Tuesday, January 23, 2018

‘Do We Need Asiatic Kishlaks Where Russian Villages Used to Be?’ Some Ask in Horror



Paul Goble

            Staunton, January 23 – Approximately 1,000 Russian villages are dying out each year, experts say. That is bad enough for those who believe that with their end so too ends an important part of Russian cultural life.  But still worse from their point of view, the villages which do survive are increasingly populated by Central Asian workers and their families.

            And their arrival, Aleksey Toporov says, is changing the cultural landscape in dramatic ways. Mosques are going up even as Orthodox churches are closing. Schools are dominated by Central Asian children. And worst of all, the Central Asians are often backed by local Russian officials (stockinfocus.ru/2018/01/23/nuzhny-li-nam-aziatskie-kishlaki-vmesto-russkix-dereven).

            Rais Suleymanov, a specialist on Islam at the Institute of National Strategy who is viewed by many Muslims as an opponent, says that what is occurring in many rural regions of the Russian Federation is “a kind of process of colonization” in which “the local population is beginning to be replaced by those culturally different people coming from the outside.”

            On the one hand, he says, “the government is interested in ensuring that the rural population continues to exist.” But on the other, it is not supporting the kind of infrastructure which will keep villagers from deciding they have no choice but to flee to the cities.  That forms “a vacuum” and people from the outside are filling it.

            “In Central Russia, the Volga region and the Urals,” these outsiders are “migrants from Central Asia.  In the Far East, the [replacement] population is coming from China.” As a result, in two decades of so, “we may encounter a situation when the villages which historically were Russian become Tajik and Uzbek.”

            Suleymanov says he wants “to stress that the migrants as a rule try to come on a legal basis. They purchase homes from the villagers who are moving to the cities. They settle with their families, marry and have children, and invite their relatives to join them.”  But over time, as the ethnic balance in the villages change so too do the attitudes of the new arrivals.

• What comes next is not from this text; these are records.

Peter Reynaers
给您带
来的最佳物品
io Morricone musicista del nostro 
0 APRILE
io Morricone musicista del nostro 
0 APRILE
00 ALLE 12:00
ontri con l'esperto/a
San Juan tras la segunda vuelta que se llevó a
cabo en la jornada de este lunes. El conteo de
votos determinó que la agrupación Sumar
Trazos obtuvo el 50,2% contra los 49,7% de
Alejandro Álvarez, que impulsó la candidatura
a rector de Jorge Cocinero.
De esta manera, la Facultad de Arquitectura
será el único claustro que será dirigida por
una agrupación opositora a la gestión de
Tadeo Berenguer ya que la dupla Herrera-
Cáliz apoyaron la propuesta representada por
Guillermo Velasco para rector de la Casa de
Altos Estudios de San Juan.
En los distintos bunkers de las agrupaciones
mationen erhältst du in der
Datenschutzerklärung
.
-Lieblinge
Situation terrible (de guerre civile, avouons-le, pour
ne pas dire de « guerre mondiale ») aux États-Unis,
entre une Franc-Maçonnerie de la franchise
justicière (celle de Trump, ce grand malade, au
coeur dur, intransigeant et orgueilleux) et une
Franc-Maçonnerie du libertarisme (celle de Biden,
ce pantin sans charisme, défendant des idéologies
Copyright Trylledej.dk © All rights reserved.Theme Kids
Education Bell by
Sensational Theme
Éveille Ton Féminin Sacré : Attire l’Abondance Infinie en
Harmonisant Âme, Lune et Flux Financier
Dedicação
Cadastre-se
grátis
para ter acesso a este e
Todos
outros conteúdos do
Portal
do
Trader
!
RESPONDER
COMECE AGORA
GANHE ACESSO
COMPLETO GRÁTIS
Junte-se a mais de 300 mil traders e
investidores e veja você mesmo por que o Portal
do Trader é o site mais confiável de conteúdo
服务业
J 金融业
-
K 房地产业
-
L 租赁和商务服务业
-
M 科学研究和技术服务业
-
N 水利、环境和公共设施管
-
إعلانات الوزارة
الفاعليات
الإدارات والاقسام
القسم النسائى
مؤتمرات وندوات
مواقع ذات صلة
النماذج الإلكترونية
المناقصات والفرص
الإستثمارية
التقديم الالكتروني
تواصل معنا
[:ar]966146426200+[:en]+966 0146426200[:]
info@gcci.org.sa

            They may come with the intention of integrating, but later, the difference in culture may lead to conflicts between those who have come and those who still remain.”  And in those conflicts, not only do officials typically take the side of the new arrivals but those who lose these fights, generally the indigenous Russians, then choose to leave even more rapidly.

            Officials insist on describing these conflicts as being simply day to day clashes, Suleymanov says; but in fact, “in practice” they “always have some kind of ethnic or religious component.”  And they will continue to arise, driving ever more Russians out and leaving the countryside ever less Russian, all the more because of the high birthrate of the Central Asians.

            Over the last year, Yevgeny Cherninn, a demographer at Moscow’s Higher School of Economics, say that official figures suggest the number of Central Asians living in previously Russian villages went up from 120,000 to 145,000 but that the real figures and the increase are much larger than those.

            Those numbers are only a small fraction of the approximately 14 million gastarbeiters who entered Russia last year, but the numbers are enormous when one is talking about declining villages which have in many cases fewer than 100 residents each. 

            It is time, Toporov says, for Russians to start thinking “about their own and prevent the emergence of ethnic and religious “enclaves” which may become breeding grounds for “extremists of all kinds as Aleksey Grishin of the Religion and Society Center has pointed out many times.

            Russians may be pleased that they have lived “shoulder to shoulder” with Muslims for many years, Toporov concludes, but they are not going to like it if over villagers there arise not restored churches with gold-plated crosses but instead “crescent moons and “instead of the sound of bells, the calls of the muezzins.”